Old Habits Die Hard
You'll see a blindfolded subject with four ropes tied to his or her waist. The ropes extend out to four others adults from the front, back, left, and right of the subject.
I drop a 50-dollar bill on the floor somewhere between the subject and the others.
"The object," I instruct the five, "is for the person in the middle to pick up the money. The four on the corners can help, using the ropes, but without speaking."
Silently the four in the circumference gently tug the subject toward the money, coaxing him or her to move, stoop, and grab the cash. They always succeed and everybody's happy.
That's when I change the game. It's no longer a collaboration led by an external network, because this time I blindfold the four at the ends of the ropes and unmask the subject in the center.
"The object," I repeat, "is for the person in the middle to pick up the money..."
Most groups stand dumbfounded! The subject in the center, who can see the money, needs no help from the perimeter. Simply bend down and pick up the loot. But most subjects just stand there! And we're talking about grown-up, educated, professional, people.

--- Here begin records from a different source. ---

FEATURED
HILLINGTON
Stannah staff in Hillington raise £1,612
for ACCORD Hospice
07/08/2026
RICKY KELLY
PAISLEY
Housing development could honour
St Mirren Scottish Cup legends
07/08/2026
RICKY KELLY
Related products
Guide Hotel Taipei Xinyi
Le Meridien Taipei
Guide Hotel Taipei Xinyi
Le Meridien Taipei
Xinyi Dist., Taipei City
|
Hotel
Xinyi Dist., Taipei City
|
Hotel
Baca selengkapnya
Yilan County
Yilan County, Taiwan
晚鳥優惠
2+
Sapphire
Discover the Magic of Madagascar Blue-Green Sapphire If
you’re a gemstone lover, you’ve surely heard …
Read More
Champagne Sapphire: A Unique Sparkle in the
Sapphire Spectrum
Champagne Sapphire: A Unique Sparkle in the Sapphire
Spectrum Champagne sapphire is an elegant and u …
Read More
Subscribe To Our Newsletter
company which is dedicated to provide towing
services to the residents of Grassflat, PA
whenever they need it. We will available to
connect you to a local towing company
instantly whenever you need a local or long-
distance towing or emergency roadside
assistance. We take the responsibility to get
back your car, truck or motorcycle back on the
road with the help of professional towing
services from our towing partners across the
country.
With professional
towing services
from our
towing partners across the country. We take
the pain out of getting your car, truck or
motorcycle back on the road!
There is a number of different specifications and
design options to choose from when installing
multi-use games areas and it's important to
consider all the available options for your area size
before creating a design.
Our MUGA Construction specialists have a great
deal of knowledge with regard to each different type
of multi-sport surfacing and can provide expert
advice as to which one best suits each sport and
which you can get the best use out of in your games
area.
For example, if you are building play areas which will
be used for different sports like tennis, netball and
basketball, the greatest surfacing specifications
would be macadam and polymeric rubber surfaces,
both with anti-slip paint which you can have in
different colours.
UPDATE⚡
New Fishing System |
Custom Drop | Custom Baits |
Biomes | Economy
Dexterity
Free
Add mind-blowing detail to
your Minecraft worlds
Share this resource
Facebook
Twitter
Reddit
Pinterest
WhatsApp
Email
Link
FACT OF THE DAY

Is this really such unusual behavior? How often, after the game changes, do we humans continue to play by the old rules?
New technology is often a game changer. But some players, like the roped subject in my experiment, fail to adapt.
Many early films looked staged until directors like Orson Welles showed us that the film is its own art form, not just an exercise in shooting a play. Rather than playing with the camera and letting its new capabilities drive artistic innovation, the earliest filmmakers let the old habit of staging a story drive.
It took a while to break the habit of lighting from above, staging entrances and exits, mounting the camera and blocking to it.
Even everyday technological upgrades can change the game and vex users well versed in old habits.
John Gruber writes in his Daring Fireball blog about old shortcut habits from old Mac OS to Mac OS X.
"I cannot convince my fingers not to use Cmd-N as the Finder shortcut for making a new folder. Over and over, time after time, I end up with a new Finder window instead of the new folder I wanted."
Brain researchers explain why old habits die hard. In short, habits form neural pathways in the brain. Breaking a habit sets up new pathways, but a simple reminder of the old habit resets the old pathways. As anyone trying to quit smoking will tell you.
"We knew that neurons can change their firing patterns when habits are learned, but it is startling to find that these patterns reverse when the habit is lost, only to recur again as soon as something kicks off the habit again," explains Ann Graybiel of MIT's McGovern Institute.
But the rope exercise is a new habit. Yes, the details are new but the configuration is very old--facilitator or teacher giving directions and subjects or students doing what they're told.
It takes a spirit of defiance, skepticism, or critical analysis to break old or new habits. Spirit worth cultivating. Or at least, whenever innovation changes the game, make a habit of reviewing all the rules and discarding all those that no longer apply.